Beyond immediate efforts to help unsheltered homeless New Yorkers find safety, we must invest in solutions that move us closer to ending the homelessness crisis altogether. The mayor can take a critical step toward ending this epidemic today by implementing codified expansions to the CityFHEPS housing voucher program, one of the most powerful tools we have for keeping families housed and helping unhoused families move into permanent housing. Tripling the City’s affordable, rent-stabilized housing stock – one of Mamdani’s campaign promises – would similarly go a long way to ensuring all New Yorkers are housed safely, humanely and permanently. 

Furthermore, Mamdani could replicate the De Blasio administration’s successful program that brought chronic homelessness among veterans to functionally zero by immediately moving 2,000 of the hardest-to-serve unsheltered New Yorkers into empty supportive housing units – of which there is currently an adequate stock – and then providing mental health care services to those individuals. It worked once; it can work again.

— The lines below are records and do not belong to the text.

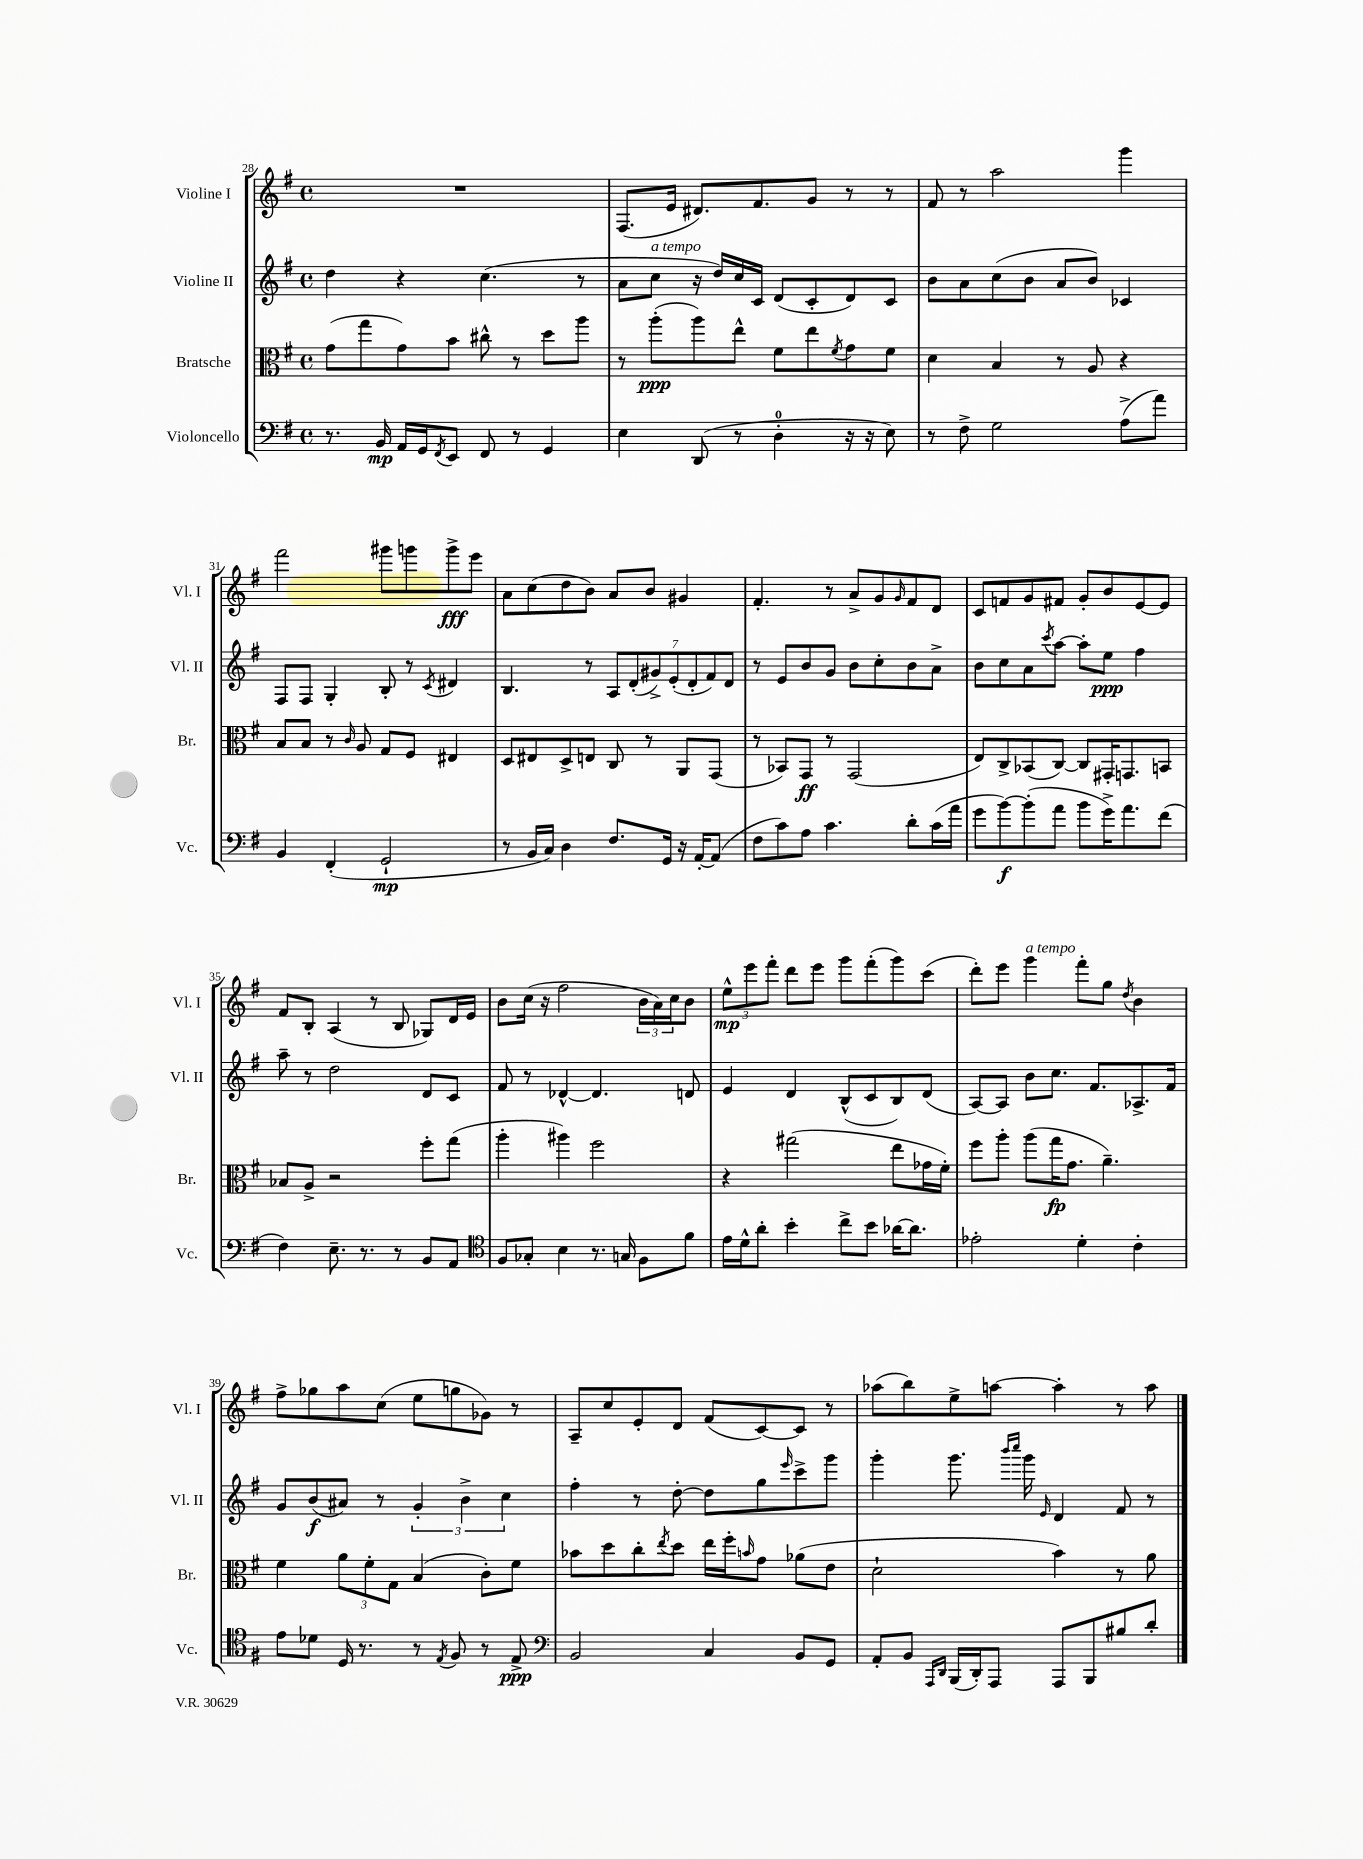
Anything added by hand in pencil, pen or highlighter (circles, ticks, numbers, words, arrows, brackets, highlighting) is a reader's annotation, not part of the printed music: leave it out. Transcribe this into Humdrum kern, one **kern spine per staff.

**kern	**kern	**kern	**kern
*staff4	*staff3	*staff2	*staff1
*clefF4	*clefC3	*clefG2	*clefG2
*k[f#]	*k[f#]	*k[f#]	*k[f#]
*M4/4	*M4/4	*M4/4	*M4/4
*met(c)	*met(c)	*met(c)	*met(c)
8.r	(8g	4dd	1r
.	8gg	.	.
16BB	.	.	.
16AA	8g)	4r	.
16GG	.	.	.
8qFF#	.	.	.
8EE	8b	.	.
8FF#	8cc#^^	(4.cc	.
8r	8r	.	.
4GG	8dd	.	.
.	8aa	8r	.
=	=	=	=
4E	8r	8a	(8.F#
.	(8aa'	8cc	.
.	.	.	16e
(8DD	8aa)	16r	8.d#)
.	.	16dd)	.
8r	8ee^^	16cc	.
.	.	16c	8.f#
4D'	8f#	(8d	.
.	8ee	8c'	8g
.	8qf#	.	.
16r	8g	8d)	8r
16r	.	.	.
8E)	8f#	8c	8r
=	=	=	=
8r	4d	8b	8f#
8F#^	.	8a	8r
2G	4B	(8cc	2aa
.	.	8b	.
.	8r	8a	.
.	8A	8b)	.
(8A^	4r	4c-	4ggg
8a)	.	.	.
=	=	=	=
4BB	8B	8F#	2fff#
.	8B	8F#	.
(4FF#'	8r	4G'	.
.	16qqc	.	.
.	8A	.	.
2GG`	8G	8B'	8ggg#
.	8F#	8r	8ggg
.	.	8qc	.
.	4E#	4d#	8ggg^
.	.	.	8eee
=	=	=	=
8r	8D	4.B	8a
16BB	8E#	.	(8cc
16C)	.	.	.
4D	8D^	.	8dd
.	8E	8r	8b)
8.F#	8C	14A	8a
.	.	(14d'	.
.	8r	.	8b
.	.	14g#^)	.
16GG	.	.	.
.	.	(14e'	.
16r	8AA	.	4g#
.	.	14d'	.
[16AA'	.	.	.
.	.	14f#)	.
(8AA]	(8GG	.	.
.	.	14d	.
=	=	=	=
8F#	8r	8r	4.f#'
8c)	8BB-)	8e	.
8A	8GG	8b	.
4.c	8r	8g	8r
.	(2GG	8b	8a^
.	.	8cc'	8g
.	.	.	16qqg
8d'	.	8b	8f#
(16c	.	8a^	8d
16a	.	.	.
=	=	=	=
8g	8E)	8b	8c
[8b)	8C^	8cc	8f
(8b']	(8BB-	8a	8g
.	.	8qccc	.
8a	[8C)	[8aa	8f#
8b	8C]	8aa']	8g'
16g^)	16GG#'	8ee	8b
8.a	8.GG	.	.
.	.	4ff#	[8e
(8f#	8BB	.	8e]
=	=	=	=
4F#)	8B-	8aa~	8f#
.	8A^	8r	8B'
8.E~	2r	2dd	(4A
8.r	.	.	.
.	.	.	8r
8r	.	.	8B
8BB	8ff#'	8d	8G-)
8AA	(8gg	8c	16d
.	.	.	16e
=	=	=	=
*clefC4	*	*	*
8F#	4aa'	8f#	8b
8G-'	.	8r	(16cc
.	.	.	16r
4B	4aa#)	[4d-^^	2ff#
8.r	2ff#	4.d-]	.
16G	.	.	.
8F#	.	.	24b
.	.	.	24a)
.	.	.	24cc
8f#	.	8d	8b
=	=	=	=
16e	4r	4e	12ee^^
16d^^	.	.	.
.	.	.	12eee
8a'	.	.	.
.	.	.	12fff#'
4b'	(2gg#	4d	8ddd
.	.	.	8eee
8cc^	.	(8B^^	8ggg
8b	.	8c	(8fff#'
[16a-	8ee	8B)	8ggg)
8.a-]	.	.	.
.	16g-	(8d	(8ccc
.	16f#')	.	.
=	=	=	=
2e-'	8ff#	[8A)	8ddd')
.	8aa'	8A]	8eee
.	(8aa	8b	4ggg
.	16gg	8.cc	.
.	8.g	.	.
4d'	.	.	8fff#'
.	.	8.f#	.
.	4.a~)	.	8gg
.	.	.	8qdd
4c'	.	8.A-^	4b
.	.	16f#	.
=	=	=	=
8e	4f#	8g	8ff#^
8d-	.	(8b	8gg-
16D	12a	8a#)	8aa
8.r	.	.	.
.	12f#'	.	.
.	.	8r	(8cc
.	12G	.	.
8r	(4B	6g'	8ee
8qE	.	.	.
8F#	.	.	8gg
.	.	6b^	.
8r	8c')	.	8g-)
.	.	6cc	.
8E^	8f#	.	8r
=	=	=	=
*clefF4	*	*	*
2BB	8b-	4ff#'	8A~
.	8dd	.	8cc
.	8cc'	8r	8e'
.	8qee	.	.
.	8dd	[8dd'	8d
4C	16ee	8dd]	(8f#
.	16ff#'	.	.
.	16qqb	.	.
.	8g	8gg	[8c)
.	.	16qqeee	.
8BB	(8a-	8ccc^	8c]
8GG	8e	8ggg	8r
=	=	=	=
8AA'	2d`	4ggg'	(8aa-
8BB	.	.	8bb)
16qqAAA	.	.	.
16qqDD	.	.	.
(16BBB	.	8.ggg	8ee^
16DD')	.	.	.
8AAA	.	.	[8aa
.	.	16qqbbb	.
.	.	16qqcccc	.
.	.	16ggg	.
.	.	16qqe	.
8AAA	4b)	4d	4aa']
8BBB	.	.	.
8B#	8r	8f#	8r
8d'	8a	8r	8aa
==	==	==	==
*-	*-	*-	*-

When confronted with a crisis, we have a choice between right and easy. In the face of criticism, the mayor has made the difficult but right decision to reject ineffective and cruel policies that do nothing to actually help homeless New Yorkers in favor of the more challenging but correct approaches. He has embraced the uphill climb – one that entails rebuilding years of eroded trust and investing in housing-first solutions to move New Yorkers into stable, permanent homes. We look forward to working with the new administration to fully realize this promise so that we can all live in a city in which every New Yorker has the safety and dignity of a home.

Christine C. Quinn is the president and CEO of Win and the former speaker of the New York City Council. David Giffen is the executive director of the Coalition for the Homeless.